L'écart de TVA lié aux exonérations, ou la part moyenne de recettes idéales perdues en raison de diverses exonérations, est normalement le plus important des deux et s'élève à 34,9 % en moyenne dans l'UE. Les États membres affichant l'écart de TVA lié aux exonérations le plus important sont l'Espagne (46,7 %) et le Royaume-Uni (44,7 %), tandis que Chypre (16,8 %) et la Roumanie (24,9 %) enregistrent l'écart le plus faible. L'écart de TVA lié aux exonérations en Espagne est relativement élevé en raison de l'application d'impôts indirects autres que la TVA dans les îles Canaries, à Ceuta et à Melilla. La plus grande partie de l'écart de TVA lié aux exonérations est composée d'exonérations sur des services qui ne peuvent en principe pas être imposés, tels que les loyers imputés, la fourniture de biens publics par le gouvernement ou dans le domaine des services financiers. Pour le reste, l'écart de TVA lié aux exonérations pouvant donner lieu à action s'élève à environ 6,5 % en moyenne.
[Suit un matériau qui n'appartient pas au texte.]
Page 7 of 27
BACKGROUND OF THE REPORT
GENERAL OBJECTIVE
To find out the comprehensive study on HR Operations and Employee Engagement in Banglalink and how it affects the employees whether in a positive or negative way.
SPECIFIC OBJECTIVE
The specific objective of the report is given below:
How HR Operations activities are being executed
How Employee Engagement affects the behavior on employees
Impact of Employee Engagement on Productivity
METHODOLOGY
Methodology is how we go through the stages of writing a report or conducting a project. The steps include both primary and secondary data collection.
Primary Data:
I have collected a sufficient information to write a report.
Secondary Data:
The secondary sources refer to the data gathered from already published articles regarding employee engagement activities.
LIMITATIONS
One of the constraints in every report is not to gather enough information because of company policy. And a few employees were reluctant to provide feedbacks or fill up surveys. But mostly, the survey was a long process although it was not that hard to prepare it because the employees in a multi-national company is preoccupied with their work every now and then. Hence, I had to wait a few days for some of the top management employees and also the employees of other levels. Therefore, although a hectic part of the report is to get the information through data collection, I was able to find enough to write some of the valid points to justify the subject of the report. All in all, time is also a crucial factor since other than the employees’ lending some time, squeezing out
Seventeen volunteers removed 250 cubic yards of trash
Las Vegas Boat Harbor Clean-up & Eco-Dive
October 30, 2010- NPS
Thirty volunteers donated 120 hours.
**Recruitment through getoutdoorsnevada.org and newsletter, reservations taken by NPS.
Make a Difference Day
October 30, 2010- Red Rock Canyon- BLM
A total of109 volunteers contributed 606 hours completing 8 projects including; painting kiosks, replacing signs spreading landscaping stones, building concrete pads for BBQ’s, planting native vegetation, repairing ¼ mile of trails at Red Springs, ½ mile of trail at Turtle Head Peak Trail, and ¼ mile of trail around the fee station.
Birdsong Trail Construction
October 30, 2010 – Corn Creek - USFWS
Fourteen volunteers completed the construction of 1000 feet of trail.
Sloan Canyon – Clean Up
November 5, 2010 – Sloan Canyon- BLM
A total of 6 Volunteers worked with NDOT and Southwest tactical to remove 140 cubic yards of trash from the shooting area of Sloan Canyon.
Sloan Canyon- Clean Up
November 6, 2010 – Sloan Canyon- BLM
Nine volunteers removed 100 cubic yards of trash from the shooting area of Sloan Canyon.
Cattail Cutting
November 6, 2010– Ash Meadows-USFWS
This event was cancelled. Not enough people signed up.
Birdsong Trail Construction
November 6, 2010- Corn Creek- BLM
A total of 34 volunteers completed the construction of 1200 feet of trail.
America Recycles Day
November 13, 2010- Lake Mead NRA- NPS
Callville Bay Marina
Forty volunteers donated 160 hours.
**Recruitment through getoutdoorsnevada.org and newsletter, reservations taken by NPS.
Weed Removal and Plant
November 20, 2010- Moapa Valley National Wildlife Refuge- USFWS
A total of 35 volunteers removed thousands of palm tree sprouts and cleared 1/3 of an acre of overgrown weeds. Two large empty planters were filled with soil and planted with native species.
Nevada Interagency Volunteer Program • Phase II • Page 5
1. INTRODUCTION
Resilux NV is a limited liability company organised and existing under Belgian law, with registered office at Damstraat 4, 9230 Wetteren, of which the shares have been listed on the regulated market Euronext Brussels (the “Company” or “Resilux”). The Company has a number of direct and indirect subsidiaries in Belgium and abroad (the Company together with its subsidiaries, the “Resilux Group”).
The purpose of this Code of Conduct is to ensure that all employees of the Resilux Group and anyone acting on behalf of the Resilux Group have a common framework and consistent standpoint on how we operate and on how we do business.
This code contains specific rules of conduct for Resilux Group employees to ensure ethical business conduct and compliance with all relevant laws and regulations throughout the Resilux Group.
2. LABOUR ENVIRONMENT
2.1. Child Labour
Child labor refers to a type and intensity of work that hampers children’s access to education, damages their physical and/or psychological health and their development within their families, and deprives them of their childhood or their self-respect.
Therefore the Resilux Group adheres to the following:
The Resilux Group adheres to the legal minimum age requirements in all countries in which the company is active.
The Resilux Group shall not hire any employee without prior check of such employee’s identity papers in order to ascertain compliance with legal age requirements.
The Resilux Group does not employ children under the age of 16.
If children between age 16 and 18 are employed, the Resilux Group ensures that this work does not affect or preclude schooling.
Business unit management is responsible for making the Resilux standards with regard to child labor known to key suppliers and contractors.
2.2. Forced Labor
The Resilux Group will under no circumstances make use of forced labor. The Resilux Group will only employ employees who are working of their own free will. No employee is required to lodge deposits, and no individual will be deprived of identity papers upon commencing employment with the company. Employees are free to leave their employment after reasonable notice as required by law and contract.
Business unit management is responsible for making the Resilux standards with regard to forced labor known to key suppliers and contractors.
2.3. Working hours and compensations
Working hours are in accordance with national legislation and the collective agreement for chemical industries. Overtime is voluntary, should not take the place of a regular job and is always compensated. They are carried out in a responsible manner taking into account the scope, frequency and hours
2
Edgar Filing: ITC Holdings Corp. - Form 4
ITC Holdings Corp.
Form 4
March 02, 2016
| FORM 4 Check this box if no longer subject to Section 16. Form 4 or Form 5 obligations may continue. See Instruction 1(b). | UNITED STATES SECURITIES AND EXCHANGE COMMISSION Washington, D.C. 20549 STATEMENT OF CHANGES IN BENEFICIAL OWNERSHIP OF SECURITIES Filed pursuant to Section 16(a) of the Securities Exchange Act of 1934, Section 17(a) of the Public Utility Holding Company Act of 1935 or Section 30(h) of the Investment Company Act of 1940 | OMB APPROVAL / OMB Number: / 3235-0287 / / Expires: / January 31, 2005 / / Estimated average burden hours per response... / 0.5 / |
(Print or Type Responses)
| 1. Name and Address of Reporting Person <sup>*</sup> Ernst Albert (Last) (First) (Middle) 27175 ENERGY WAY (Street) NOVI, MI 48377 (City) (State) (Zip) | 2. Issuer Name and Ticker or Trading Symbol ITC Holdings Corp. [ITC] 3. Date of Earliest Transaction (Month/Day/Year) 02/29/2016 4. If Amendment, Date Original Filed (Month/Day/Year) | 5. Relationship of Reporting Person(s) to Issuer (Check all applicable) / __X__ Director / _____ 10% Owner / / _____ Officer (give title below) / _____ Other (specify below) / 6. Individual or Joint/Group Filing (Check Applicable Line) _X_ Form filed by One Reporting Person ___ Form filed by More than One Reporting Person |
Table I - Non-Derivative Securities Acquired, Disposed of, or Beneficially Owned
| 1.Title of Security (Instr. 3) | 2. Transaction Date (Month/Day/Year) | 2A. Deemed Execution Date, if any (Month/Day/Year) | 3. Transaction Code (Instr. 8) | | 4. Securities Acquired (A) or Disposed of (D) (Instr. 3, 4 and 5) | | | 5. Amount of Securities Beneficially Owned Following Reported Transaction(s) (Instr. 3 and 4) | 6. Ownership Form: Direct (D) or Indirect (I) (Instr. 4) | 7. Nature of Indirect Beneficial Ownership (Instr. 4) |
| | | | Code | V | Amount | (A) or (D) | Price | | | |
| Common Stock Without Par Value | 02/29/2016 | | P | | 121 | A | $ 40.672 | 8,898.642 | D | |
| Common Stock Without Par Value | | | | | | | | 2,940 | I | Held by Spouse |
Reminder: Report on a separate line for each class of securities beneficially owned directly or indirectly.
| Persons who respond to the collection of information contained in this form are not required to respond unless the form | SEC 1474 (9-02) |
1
L'écart de TVA lié aux taux varie, quant à lui, de moins de 1 % au Danemark à 27 % à Chypre. La moyenne atteint un peu moins de 10 %.

Ces résultats permettent ainsi de relativiser l'incidence des taux réduits et des exonérations sur la perte de recettes TVA potentielles, et semblent indiquer qu'un meilleur contrôle de l'application de la réglementation constitue un élément clé de toute stratégie d'amélioration du fonctionnement du système de TVA.